■ Work task
In the entries that follow, copy exactly each line from the first through the line with "473 340 294.5".

(Stored data entries)
====================

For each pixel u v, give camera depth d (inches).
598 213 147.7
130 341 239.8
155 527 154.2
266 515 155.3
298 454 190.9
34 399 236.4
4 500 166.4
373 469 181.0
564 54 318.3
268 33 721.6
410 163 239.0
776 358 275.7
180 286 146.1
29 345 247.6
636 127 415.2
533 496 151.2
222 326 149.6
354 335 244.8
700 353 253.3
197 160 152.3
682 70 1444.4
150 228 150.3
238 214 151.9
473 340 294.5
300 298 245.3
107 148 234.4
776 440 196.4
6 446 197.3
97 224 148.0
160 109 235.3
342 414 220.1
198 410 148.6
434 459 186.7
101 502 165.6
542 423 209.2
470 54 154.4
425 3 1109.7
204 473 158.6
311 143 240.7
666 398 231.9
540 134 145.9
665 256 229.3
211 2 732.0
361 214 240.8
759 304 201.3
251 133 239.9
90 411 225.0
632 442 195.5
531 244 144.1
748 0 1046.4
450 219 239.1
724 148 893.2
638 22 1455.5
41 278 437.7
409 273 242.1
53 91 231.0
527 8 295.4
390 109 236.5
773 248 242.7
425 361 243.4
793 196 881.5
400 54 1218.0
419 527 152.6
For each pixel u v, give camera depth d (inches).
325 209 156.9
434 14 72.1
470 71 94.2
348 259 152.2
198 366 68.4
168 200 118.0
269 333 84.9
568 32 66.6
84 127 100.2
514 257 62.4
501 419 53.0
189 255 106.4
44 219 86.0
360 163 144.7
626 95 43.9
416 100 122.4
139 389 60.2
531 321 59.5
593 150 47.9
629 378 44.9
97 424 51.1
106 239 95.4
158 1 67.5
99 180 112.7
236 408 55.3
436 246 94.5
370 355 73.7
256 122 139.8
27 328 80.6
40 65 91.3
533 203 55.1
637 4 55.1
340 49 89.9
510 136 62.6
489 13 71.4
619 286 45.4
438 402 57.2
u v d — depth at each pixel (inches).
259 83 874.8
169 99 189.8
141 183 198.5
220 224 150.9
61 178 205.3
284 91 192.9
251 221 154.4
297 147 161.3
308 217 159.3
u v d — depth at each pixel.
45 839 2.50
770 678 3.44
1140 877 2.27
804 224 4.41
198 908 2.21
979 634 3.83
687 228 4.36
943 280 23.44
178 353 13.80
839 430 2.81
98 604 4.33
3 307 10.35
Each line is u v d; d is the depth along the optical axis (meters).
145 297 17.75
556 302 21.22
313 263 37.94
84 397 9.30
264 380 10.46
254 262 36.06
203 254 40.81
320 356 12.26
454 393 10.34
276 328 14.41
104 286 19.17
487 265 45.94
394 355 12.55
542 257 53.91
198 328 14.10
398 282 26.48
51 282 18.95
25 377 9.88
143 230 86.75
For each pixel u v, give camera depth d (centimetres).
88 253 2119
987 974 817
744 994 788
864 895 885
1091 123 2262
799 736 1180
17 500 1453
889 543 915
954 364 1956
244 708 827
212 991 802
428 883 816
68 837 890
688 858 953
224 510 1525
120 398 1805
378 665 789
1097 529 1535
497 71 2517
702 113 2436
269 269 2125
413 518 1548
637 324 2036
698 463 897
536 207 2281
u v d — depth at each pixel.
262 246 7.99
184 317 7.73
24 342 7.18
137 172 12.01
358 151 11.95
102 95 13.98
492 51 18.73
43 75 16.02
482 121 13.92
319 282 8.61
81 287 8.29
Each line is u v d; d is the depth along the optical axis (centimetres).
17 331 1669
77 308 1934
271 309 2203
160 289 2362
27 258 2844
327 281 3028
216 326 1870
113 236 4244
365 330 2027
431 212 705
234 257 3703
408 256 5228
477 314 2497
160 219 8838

====================

■ Solution to the exercise
For each pixel u v, give camera depth d (inches).
598 213 147.7
130 341 239.8
155 527 154.2
266 515 155.3
298 454 190.9
34 399 236.4
4 500 166.4
373 469 181.0
564 54 318.3
268 33 721.6
410 163 239.0
776 358 275.7
180 286 146.1
29 345 247.6
636 127 415.2
533 496 151.2
222 326 149.6
354 335 244.8
700 353 253.3
197 160 152.3
682 70 1444.4
150 228 150.3
238 214 151.9
473 340 294.5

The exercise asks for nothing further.